What to work on:
Scan the entries that follow for the word "recycled", then report every line in which it appears.

Records to use:
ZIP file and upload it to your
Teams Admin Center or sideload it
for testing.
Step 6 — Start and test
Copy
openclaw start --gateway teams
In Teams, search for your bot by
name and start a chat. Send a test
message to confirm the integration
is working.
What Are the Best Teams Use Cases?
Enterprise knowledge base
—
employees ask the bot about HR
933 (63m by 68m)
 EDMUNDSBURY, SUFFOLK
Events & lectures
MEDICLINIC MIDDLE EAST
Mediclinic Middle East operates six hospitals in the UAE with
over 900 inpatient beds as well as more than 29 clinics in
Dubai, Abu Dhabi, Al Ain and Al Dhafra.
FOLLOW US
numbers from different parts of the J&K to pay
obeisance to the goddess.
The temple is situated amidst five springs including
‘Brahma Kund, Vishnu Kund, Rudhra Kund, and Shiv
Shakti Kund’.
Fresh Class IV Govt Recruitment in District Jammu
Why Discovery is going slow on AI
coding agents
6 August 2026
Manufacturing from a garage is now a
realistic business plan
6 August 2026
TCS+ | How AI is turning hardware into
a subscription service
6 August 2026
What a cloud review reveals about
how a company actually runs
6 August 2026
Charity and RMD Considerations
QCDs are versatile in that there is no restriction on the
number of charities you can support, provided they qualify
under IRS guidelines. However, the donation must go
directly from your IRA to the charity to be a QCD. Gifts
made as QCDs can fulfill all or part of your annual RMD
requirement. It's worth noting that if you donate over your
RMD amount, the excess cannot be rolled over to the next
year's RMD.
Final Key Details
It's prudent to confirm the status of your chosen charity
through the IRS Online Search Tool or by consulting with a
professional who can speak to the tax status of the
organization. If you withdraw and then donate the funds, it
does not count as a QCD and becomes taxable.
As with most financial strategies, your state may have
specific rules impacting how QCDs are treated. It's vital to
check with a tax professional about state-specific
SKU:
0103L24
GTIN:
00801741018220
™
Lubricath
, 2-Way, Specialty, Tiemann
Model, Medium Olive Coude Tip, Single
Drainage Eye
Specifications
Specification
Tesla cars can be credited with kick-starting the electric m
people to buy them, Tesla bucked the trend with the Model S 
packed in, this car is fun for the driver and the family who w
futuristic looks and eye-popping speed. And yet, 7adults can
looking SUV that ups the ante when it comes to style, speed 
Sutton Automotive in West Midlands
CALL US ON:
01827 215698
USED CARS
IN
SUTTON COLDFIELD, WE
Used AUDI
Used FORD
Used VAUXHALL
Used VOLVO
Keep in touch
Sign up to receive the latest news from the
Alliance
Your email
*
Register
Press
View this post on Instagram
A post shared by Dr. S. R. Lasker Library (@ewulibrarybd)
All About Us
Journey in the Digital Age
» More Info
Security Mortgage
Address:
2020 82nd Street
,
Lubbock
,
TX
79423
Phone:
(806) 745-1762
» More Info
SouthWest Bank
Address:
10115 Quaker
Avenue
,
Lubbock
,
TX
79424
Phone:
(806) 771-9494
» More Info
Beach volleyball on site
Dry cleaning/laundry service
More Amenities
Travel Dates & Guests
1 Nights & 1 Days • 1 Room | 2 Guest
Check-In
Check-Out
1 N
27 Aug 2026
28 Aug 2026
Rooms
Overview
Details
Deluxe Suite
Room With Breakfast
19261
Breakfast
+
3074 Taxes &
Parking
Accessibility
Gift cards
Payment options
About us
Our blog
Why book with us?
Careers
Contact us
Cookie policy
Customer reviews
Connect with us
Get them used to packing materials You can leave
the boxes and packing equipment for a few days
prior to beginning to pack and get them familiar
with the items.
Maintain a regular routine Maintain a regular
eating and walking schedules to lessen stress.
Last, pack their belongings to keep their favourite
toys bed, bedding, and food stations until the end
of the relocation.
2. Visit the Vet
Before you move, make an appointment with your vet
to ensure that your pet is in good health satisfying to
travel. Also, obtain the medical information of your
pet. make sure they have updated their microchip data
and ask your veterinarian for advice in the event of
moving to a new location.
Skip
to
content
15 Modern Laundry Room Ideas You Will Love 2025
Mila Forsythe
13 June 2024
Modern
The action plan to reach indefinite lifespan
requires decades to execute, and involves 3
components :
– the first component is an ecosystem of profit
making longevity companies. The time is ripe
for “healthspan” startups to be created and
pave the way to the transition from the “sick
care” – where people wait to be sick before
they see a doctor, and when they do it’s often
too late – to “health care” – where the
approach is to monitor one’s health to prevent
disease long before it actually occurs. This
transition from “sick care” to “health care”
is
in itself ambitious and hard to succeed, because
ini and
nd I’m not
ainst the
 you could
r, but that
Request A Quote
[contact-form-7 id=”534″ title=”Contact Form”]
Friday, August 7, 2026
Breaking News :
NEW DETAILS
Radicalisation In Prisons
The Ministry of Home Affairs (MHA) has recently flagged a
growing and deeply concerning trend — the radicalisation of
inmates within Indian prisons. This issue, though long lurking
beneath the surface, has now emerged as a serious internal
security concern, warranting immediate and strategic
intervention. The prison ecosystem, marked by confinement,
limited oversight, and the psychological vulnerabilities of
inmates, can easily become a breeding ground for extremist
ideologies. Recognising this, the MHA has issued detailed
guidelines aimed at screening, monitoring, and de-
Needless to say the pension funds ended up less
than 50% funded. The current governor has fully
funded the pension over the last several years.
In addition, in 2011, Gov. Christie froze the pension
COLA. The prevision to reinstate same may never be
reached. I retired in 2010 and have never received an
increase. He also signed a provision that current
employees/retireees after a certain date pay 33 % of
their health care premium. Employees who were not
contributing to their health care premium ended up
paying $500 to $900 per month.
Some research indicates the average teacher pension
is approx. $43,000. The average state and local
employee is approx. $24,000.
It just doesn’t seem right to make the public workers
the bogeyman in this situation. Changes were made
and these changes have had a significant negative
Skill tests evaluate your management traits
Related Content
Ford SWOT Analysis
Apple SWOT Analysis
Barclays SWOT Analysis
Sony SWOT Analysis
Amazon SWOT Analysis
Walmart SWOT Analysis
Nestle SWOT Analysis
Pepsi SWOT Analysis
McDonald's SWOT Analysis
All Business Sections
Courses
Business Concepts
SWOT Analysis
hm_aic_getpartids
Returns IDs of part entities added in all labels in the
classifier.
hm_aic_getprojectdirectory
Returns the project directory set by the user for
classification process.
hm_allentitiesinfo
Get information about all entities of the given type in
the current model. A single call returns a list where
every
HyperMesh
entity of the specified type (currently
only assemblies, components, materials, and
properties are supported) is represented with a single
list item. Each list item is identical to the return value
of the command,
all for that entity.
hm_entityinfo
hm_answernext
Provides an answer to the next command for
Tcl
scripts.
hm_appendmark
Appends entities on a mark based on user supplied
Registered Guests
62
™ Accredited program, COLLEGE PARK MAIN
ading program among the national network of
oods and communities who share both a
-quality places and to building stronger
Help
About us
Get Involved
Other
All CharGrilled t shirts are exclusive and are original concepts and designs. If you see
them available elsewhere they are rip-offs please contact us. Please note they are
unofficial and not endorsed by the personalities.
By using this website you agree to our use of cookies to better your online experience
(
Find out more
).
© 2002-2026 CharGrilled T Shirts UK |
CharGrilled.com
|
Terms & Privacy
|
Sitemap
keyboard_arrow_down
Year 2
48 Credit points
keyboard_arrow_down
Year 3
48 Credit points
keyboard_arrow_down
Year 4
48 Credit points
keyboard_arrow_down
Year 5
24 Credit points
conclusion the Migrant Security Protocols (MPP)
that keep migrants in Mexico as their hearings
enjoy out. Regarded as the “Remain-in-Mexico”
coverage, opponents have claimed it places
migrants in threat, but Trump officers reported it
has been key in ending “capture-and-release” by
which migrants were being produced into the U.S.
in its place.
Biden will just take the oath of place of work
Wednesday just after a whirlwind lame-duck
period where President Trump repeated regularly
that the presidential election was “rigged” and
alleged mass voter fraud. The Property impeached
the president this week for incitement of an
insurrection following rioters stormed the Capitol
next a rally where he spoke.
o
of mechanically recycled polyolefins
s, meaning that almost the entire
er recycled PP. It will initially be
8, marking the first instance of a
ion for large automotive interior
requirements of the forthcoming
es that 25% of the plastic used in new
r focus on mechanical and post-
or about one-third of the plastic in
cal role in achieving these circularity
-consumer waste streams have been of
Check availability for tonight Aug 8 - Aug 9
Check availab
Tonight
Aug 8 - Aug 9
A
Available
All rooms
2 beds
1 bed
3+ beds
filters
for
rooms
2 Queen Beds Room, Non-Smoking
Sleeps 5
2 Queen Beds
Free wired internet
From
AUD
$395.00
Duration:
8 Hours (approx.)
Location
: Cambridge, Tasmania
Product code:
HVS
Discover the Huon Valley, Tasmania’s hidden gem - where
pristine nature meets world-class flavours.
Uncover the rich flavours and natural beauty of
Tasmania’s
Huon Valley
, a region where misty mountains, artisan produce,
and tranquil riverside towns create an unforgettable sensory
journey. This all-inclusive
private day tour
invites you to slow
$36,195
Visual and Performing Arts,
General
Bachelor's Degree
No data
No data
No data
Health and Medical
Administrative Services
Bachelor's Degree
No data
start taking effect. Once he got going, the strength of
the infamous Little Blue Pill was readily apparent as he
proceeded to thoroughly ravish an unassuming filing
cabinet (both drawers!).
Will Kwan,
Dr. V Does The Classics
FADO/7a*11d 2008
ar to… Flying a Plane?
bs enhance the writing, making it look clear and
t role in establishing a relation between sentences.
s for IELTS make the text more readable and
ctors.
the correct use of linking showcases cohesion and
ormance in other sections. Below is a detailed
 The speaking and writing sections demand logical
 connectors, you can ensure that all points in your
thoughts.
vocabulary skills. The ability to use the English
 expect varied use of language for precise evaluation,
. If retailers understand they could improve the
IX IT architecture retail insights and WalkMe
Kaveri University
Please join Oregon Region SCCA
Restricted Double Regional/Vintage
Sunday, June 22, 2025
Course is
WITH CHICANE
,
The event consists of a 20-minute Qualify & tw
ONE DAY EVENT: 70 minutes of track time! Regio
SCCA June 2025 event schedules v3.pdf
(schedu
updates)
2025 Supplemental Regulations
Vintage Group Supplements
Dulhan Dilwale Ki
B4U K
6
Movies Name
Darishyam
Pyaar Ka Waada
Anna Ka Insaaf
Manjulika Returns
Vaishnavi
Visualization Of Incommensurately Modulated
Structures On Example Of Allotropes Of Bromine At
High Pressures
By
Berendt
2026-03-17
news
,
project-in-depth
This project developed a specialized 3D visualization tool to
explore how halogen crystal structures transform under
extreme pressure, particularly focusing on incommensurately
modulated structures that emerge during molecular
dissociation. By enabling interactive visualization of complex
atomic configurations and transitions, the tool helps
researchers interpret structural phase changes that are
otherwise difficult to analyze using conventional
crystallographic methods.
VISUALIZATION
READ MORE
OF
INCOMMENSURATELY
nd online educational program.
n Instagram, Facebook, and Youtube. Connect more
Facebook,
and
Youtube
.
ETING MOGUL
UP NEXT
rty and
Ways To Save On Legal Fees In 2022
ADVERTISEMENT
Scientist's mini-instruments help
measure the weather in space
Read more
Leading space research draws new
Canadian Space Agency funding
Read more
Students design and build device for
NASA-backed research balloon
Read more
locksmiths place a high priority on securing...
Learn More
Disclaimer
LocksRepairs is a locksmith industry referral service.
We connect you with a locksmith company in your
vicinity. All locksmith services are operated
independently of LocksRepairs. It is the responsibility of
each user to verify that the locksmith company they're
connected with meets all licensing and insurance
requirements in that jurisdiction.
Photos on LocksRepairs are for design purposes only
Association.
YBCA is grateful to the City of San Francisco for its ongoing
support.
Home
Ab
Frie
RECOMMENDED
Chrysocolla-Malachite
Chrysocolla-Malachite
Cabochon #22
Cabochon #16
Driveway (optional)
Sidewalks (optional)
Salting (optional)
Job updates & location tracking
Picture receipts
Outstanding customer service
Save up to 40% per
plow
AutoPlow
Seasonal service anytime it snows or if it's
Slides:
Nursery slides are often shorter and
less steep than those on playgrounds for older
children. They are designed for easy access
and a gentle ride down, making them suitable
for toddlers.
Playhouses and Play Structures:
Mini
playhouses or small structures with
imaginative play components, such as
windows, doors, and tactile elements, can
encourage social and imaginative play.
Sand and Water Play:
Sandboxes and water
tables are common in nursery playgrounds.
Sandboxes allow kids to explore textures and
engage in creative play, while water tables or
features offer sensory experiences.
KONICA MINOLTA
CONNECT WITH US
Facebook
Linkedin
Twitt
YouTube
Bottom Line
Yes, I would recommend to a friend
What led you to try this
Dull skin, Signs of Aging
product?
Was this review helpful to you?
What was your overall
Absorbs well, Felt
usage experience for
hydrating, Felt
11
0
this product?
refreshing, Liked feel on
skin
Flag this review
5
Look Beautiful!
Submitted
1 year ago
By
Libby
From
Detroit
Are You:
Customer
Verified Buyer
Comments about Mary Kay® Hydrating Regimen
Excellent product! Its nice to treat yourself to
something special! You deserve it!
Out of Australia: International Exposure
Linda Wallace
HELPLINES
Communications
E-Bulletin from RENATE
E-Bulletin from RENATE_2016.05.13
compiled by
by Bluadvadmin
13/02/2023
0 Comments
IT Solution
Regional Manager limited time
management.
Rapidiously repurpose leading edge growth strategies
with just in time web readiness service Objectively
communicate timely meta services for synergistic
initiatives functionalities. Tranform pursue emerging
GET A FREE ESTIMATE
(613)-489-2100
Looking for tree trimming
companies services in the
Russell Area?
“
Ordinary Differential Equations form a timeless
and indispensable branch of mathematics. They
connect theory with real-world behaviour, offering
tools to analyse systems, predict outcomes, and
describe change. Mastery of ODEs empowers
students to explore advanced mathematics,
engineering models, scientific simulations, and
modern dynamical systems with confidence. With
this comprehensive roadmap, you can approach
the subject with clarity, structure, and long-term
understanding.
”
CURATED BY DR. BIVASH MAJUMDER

Solution to the problem:
of mechanically recycled polyolefins
er recycled PP. It will initially be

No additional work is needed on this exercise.